▸ Given passage:

────

1. Polyphonic Images

When today architects attempt to construct a sufficiently consensual and shared representation of the spaces of contemporary city, this cannot avoid the inclusion of a dissonant multiplicity of points of view.

To describe the urban environment in a convincing, synthetic way, today we most allow space for the voices of multiple subjects and interpretation angles without trying to condense them into a single meta-discourse, a single great narrative.

I believe that if managed with awareness, this dissonance is absolutely necessary to help us approach an understanding of the spatial quality of contemporary city. The polyphonic effect we can achieve by combining multiple viewpoints in a single discourse -a sort of background noise, a basso continuo - is, in fact, that which best resembles the sense of contemporary urban space.

The impossibility of producing a synthetic image of a city without making use of multiple montages and sensory experiences is not only due to the complexity of elements which stand in the physical environment, but is also the outcome of the agility of our viewpoint as city dwellers: our habit of successively using over the course of one single day the multiple identities that we lodge within ourselves.

Indeed, with respect to one and the same space, we can alternately be distracted commuters, curious connoisseurs, passing tourists, or regular occupants. And this plurality of roles activates multiple codes in the signification of space. We often link different and distant spaces -for example a shopping centre and a tourist-oriented historical centre- only because we project the same signifying codes upon them. Conversely, similar and neighbouring spaces sometimes appear incomparable to us, only because we reach them passing through very different perceptual sequences.

The impossibility of producing a synthetic image of the city is also connected with the fact that today the perception range of urban spatial quality is much wider. Today we compose different individual perception experiences within homogeneous bands: veritable editings of perception sequences. And these bands, even more than single static images, are the elements that construct our identity as erratic citizens of the urbanised territory.

2 Atopical Variations and Molecular Differences

The new European urban environments present many of the common features of urbanisation, but are not produced by the growth of new nuclei or by the spread of an urban area in successive bands, rather by the apparently random aggregation of a multitude of solitary urban facts inflected according to a principle of individual over-representation.

Awkward new nebular cities stretched across the surface of territories, invisible to topographic maps, by time enveloping ancient towns, ruled by thousands of ordering principles and deprived of a dominant central location, where a limited range of constructions types, inflected according to recurrent modalities, tests every possible combination.

These territories crossed by a wave of similar but solitary manufactured products, urban environments with completely new forms, invisible to an aggregate, synoptic gaze, host a second paradoxical phenomenon: a sphere potentially heading toward homologation, where new constructions are beginning to overlap and cover up the ancient differences between the city’s various parts.

────

▸ Record set:
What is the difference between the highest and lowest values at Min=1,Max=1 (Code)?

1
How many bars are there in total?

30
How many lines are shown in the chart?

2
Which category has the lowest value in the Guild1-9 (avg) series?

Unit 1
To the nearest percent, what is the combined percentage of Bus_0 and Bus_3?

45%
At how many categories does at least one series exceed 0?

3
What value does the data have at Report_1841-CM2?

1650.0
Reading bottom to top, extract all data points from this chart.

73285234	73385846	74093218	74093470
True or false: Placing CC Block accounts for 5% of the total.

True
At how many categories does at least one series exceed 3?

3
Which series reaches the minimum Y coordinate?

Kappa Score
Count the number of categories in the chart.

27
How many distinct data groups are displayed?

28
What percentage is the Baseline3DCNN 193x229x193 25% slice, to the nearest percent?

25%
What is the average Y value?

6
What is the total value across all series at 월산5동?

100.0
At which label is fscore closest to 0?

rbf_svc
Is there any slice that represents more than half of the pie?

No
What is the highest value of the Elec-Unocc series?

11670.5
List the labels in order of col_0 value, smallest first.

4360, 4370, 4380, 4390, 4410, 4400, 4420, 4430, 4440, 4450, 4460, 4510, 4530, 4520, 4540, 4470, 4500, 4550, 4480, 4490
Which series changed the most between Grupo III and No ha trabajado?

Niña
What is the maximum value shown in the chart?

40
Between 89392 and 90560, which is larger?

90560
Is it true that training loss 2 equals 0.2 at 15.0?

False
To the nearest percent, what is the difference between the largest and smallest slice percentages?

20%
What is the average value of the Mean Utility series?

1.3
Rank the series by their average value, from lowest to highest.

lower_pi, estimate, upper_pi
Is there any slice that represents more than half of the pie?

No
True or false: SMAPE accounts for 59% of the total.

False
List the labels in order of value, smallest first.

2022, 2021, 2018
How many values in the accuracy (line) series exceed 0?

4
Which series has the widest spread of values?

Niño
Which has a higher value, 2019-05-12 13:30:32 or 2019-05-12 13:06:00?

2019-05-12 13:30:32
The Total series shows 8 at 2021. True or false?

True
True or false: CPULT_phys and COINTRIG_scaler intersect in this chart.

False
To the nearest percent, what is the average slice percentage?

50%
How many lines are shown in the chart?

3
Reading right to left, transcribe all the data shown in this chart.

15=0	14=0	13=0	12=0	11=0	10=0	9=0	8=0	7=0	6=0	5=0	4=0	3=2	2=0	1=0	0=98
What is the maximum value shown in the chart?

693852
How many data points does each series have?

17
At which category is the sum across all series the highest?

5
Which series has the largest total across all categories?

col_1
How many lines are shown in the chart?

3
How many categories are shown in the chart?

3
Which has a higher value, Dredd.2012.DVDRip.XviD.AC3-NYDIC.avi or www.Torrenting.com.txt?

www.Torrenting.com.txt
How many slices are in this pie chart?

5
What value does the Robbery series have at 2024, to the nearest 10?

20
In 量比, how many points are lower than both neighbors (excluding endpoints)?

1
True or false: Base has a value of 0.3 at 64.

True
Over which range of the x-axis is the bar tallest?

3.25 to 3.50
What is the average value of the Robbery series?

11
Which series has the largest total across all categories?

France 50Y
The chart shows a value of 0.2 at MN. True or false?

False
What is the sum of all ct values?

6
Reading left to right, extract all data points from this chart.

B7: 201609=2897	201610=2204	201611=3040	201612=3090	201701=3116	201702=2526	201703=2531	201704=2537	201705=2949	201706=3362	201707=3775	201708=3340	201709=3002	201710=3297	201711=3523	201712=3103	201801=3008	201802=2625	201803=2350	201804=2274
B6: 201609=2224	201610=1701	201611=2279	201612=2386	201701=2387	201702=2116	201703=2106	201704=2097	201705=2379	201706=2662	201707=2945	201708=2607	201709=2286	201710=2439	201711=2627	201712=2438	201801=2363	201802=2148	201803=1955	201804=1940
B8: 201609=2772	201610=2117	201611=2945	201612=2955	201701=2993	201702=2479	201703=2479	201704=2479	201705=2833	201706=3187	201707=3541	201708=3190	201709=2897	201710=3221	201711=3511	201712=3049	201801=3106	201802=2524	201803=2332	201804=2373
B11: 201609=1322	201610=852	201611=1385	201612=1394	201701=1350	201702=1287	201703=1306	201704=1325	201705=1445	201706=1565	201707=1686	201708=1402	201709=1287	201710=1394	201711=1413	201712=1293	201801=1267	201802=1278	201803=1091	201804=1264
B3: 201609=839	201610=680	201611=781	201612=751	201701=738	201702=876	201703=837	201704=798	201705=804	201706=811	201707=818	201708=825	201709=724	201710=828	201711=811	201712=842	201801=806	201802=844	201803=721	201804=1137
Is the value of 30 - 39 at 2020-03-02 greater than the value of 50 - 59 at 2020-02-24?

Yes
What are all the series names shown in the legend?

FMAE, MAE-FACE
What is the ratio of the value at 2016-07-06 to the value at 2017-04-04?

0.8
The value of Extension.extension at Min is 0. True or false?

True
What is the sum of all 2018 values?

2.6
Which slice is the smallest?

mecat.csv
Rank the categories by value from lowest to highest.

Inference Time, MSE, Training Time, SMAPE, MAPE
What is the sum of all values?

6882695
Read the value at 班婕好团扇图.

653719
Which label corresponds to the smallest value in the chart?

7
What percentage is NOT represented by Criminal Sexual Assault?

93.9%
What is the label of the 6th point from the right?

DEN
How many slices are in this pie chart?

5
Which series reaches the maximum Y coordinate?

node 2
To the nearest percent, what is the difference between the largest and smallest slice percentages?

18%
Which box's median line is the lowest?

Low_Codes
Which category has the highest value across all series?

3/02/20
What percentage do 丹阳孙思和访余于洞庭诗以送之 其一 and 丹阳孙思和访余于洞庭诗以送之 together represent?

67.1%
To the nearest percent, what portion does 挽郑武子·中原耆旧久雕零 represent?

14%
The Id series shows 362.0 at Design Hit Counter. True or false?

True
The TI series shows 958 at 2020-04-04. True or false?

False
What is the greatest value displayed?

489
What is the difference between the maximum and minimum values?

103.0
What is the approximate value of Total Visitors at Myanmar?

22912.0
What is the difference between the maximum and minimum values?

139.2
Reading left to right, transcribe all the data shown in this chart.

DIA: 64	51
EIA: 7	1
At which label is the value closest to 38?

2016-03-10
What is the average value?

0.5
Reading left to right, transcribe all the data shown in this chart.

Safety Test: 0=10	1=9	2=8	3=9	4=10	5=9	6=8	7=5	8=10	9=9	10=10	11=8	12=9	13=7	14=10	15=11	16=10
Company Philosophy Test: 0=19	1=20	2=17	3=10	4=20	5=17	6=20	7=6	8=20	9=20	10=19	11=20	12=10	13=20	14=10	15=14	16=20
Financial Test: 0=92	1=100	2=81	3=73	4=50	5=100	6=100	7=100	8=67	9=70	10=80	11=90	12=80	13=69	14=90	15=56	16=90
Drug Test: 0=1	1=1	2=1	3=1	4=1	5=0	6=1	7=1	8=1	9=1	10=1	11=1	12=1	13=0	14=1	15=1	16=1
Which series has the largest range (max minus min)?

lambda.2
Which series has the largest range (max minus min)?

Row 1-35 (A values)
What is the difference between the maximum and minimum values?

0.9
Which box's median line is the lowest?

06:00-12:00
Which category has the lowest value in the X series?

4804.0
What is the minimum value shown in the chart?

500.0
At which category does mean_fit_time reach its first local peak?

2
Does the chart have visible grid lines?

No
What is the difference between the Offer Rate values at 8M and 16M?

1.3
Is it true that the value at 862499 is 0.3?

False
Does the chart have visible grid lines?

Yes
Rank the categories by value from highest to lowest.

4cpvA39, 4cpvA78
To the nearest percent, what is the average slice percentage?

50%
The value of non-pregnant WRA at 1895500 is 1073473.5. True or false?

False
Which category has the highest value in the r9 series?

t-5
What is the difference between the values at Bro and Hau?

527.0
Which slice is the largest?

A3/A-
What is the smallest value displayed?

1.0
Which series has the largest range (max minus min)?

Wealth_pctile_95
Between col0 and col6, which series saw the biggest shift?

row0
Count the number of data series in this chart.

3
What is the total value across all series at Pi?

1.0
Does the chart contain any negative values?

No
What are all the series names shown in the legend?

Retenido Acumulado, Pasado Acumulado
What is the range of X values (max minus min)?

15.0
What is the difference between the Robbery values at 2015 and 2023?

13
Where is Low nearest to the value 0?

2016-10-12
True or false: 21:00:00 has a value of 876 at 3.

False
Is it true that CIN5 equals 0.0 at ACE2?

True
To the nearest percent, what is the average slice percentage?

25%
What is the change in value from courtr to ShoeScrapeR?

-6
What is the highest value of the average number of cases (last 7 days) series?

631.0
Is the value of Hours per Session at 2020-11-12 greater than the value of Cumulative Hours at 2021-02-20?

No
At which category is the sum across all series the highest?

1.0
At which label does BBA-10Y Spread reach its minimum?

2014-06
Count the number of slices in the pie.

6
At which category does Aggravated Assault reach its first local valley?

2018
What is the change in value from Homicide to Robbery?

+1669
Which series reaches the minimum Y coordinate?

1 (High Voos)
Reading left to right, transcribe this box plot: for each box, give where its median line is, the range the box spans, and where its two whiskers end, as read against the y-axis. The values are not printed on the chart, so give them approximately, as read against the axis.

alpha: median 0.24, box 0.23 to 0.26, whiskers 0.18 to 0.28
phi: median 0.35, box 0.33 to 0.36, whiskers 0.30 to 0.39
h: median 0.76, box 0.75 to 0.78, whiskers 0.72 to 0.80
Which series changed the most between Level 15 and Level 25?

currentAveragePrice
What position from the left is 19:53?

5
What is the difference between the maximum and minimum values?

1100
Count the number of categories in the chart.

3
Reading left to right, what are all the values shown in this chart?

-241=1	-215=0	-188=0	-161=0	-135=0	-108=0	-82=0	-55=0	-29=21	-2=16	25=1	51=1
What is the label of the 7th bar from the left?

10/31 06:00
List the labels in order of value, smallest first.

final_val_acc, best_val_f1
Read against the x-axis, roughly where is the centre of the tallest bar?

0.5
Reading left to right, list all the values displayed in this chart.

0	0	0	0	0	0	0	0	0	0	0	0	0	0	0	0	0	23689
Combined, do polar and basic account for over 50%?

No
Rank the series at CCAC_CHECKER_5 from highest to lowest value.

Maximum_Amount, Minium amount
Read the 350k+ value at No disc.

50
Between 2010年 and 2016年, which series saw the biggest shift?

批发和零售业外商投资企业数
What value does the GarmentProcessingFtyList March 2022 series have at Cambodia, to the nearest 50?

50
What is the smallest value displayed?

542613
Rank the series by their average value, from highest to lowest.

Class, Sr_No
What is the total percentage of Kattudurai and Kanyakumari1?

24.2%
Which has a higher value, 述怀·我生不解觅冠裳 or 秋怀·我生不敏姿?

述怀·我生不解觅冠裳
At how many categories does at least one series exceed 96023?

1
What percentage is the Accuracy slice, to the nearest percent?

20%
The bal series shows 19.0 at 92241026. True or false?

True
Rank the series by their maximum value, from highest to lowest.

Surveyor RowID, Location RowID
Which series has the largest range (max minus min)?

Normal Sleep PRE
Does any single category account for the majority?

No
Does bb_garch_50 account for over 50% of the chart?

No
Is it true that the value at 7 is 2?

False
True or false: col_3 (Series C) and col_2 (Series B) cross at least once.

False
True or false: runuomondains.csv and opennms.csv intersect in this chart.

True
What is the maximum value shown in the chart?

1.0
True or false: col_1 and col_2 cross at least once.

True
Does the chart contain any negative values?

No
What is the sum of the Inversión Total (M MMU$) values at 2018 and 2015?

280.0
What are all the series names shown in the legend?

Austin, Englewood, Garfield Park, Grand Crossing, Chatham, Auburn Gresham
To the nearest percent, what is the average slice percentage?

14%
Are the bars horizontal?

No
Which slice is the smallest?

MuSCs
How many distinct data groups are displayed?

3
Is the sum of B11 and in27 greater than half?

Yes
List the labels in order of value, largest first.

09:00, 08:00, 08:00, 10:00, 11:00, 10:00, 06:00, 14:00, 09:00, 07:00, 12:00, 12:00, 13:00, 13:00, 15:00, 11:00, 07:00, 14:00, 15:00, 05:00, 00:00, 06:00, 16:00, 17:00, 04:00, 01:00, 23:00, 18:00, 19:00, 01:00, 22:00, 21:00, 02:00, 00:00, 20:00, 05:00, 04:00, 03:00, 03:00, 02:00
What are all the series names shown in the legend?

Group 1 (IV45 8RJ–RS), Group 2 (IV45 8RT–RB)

────

▸ Required action 1: Translate this sentence from the passage on urban space into Spanish: "And this plurality of roles activates multiple codes in the signification of space."
▸ Required action 2: Reproduce word for word the section of the passage on urban space that begins with "I believe that" and ends with "lodge within ourselves.".
The items stand apart from the passage on urban space and are unrelated to it.

▸ Task solution 1: Y esta pluralidad de roles activa múltiples códigos en la significación del espacio.

▸ Task solution 2:
I believe that if managed with awareness, this dissonance is absolutely necessary to help us approach an understanding of the spatial quality of contemporary city. The polyphonic effect we can achieve by combining multiple viewpoints in a single discourse -a sort of background noise, a basso continuo - is, in fact, that which best resembles the sense of contemporary urban space.

The impossibility of producing a synthetic image of a city without making use of multiple montages and sensory experiences is not only due to the complexity of elements which stand in the physical environment, but is also the outcome of the agility of our viewpoint as city dwellers: our habit of successively using over the course of one single day the multiple identities that we lodge within ourselves.